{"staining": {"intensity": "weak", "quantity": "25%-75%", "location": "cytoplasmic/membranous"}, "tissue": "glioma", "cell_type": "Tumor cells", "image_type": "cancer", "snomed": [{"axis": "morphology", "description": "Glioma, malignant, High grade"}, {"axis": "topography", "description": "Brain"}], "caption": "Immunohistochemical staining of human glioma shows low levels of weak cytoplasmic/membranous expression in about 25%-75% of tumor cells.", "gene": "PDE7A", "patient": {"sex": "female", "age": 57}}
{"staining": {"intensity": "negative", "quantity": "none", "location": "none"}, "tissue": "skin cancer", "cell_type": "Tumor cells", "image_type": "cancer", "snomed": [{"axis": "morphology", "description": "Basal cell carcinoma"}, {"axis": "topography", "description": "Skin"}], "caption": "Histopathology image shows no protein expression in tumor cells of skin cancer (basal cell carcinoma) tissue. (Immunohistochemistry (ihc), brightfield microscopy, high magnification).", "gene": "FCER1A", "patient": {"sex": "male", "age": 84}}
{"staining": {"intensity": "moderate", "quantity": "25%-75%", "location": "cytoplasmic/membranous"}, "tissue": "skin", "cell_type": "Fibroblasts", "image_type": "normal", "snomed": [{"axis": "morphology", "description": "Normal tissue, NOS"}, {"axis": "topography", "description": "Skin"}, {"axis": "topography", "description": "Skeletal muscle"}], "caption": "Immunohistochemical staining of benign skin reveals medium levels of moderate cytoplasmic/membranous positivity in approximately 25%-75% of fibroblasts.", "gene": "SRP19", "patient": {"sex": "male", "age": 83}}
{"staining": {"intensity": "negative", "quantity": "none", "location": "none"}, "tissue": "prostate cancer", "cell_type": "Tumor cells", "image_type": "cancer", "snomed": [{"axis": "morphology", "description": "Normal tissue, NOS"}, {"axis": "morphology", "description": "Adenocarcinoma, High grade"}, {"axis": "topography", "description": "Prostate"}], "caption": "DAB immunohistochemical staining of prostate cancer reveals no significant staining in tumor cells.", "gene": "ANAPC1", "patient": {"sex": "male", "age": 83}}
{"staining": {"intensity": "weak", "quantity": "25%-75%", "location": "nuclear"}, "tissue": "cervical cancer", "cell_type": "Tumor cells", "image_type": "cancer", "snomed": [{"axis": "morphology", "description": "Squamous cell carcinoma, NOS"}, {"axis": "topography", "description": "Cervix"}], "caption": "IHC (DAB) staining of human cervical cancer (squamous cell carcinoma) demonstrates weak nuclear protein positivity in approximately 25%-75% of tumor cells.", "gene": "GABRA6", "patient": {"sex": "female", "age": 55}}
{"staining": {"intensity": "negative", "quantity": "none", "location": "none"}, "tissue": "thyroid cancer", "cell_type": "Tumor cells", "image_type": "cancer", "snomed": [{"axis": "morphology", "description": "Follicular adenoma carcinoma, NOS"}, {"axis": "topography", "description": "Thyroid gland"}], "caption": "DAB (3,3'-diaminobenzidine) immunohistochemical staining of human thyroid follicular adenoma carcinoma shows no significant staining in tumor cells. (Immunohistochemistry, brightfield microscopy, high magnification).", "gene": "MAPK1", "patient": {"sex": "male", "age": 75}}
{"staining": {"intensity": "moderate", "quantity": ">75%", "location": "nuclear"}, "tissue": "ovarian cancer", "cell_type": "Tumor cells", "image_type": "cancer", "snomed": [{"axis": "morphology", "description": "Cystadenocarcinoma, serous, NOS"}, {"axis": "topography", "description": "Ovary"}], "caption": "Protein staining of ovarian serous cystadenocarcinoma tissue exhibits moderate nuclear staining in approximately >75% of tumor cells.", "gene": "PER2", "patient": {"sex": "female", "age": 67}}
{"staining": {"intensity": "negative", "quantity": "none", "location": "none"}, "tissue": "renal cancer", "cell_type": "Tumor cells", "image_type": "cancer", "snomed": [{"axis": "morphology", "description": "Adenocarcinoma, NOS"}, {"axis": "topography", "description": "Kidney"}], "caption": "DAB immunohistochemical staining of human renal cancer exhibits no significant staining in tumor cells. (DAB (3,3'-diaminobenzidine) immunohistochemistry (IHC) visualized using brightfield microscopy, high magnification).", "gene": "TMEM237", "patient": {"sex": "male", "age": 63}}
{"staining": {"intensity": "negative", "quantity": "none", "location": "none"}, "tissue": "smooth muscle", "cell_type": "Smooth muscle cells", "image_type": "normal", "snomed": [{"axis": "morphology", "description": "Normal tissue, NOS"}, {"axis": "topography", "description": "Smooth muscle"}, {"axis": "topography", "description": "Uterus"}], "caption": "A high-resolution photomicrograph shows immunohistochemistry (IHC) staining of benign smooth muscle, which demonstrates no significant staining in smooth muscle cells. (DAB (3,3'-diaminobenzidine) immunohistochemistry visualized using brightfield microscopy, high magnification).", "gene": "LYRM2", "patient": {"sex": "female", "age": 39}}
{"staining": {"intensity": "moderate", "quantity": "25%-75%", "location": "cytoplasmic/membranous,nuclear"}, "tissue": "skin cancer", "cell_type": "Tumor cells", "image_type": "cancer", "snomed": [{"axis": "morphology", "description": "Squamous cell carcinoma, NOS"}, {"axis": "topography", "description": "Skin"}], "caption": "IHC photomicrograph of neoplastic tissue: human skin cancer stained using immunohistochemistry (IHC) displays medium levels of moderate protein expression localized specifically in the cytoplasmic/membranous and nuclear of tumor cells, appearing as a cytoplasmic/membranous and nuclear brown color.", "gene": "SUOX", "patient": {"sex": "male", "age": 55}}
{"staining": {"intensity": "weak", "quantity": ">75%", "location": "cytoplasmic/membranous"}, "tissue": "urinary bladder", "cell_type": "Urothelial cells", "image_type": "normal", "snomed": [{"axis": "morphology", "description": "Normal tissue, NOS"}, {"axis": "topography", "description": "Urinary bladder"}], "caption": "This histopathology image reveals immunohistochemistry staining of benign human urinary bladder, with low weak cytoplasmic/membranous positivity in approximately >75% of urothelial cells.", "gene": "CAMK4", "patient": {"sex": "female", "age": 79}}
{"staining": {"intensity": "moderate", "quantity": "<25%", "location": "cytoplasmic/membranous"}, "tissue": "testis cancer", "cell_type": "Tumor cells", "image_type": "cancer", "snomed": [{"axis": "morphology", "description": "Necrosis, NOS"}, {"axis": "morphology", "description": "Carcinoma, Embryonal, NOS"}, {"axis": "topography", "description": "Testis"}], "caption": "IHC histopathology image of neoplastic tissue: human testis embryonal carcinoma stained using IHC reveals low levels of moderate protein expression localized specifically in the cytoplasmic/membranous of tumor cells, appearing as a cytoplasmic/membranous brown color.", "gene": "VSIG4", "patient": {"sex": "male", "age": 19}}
# # # #
EXERCISE OBJECTIVE
Read the entries and pick out all lines that include the word "positivity".

ANSWER SPACE
{"staining": {"intensity": "moderate", "quantity": "25%-75%", "location": "cytoplasmic/membranous"}, "tissue": "skin", "cell_type": "Fibroblasts", "image_type": "normal", "snomed": [{"axis": "morphology", "description": "Normal tissue, NOS"}, {"axis": "topography", "description": "Skin"}, {"axis": "topography", "description": "Skeletal muscle"}], "caption": "Immunohistochemical staining of benign skin reveals medium levels of moderate cytoplasmic/membranous positivity in approximately 25%-75% of fibroblasts.", "gene": "SRP19", "patient": {"sex": "male", "age": 83}}
{"staining": {"intensity": "weak", "quantity": "25%-75%", "location": "nuclear"}, "tissue": "cervical cancer", "cell_type": "Tumor cells", "image_type": "cancer", "snomed": [{"axis": "morphology", "description": "Squamous cell carcinoma, NOS"}, {"axis": "topography", "description": "Cervix"}], "caption": "IHC (DAB) staining of human cervical cancer (squamous cell carcinoma) demonstrates weak nuclear protein positivity in approximately 25%-75% of tumor cells.", "gene": "GABRA6", "patient": {"sex": "female", "age": 55}}
{"staining": {"intensity": "weak", "quantity": ">75%", "location": "cytoplasmic/membranous"}, "tissue": "urinary bladder", "cell_type": "Urothelial cells", "image_type": "normal", "snomed": [{"axis": "morphology", "description": "Normal tissue, NOS"}, {"axis": "topography", "description": "Urinary bladder"}], "caption": "This histopathology image reveals immunohistochemistry staining of benign human urinary bladder, with low weak cytoplasmic/membranous positivity in approximately >75% of urothelial cells.", "gene": "CAMK4", "patient": {"sex": "female", "age": 79}}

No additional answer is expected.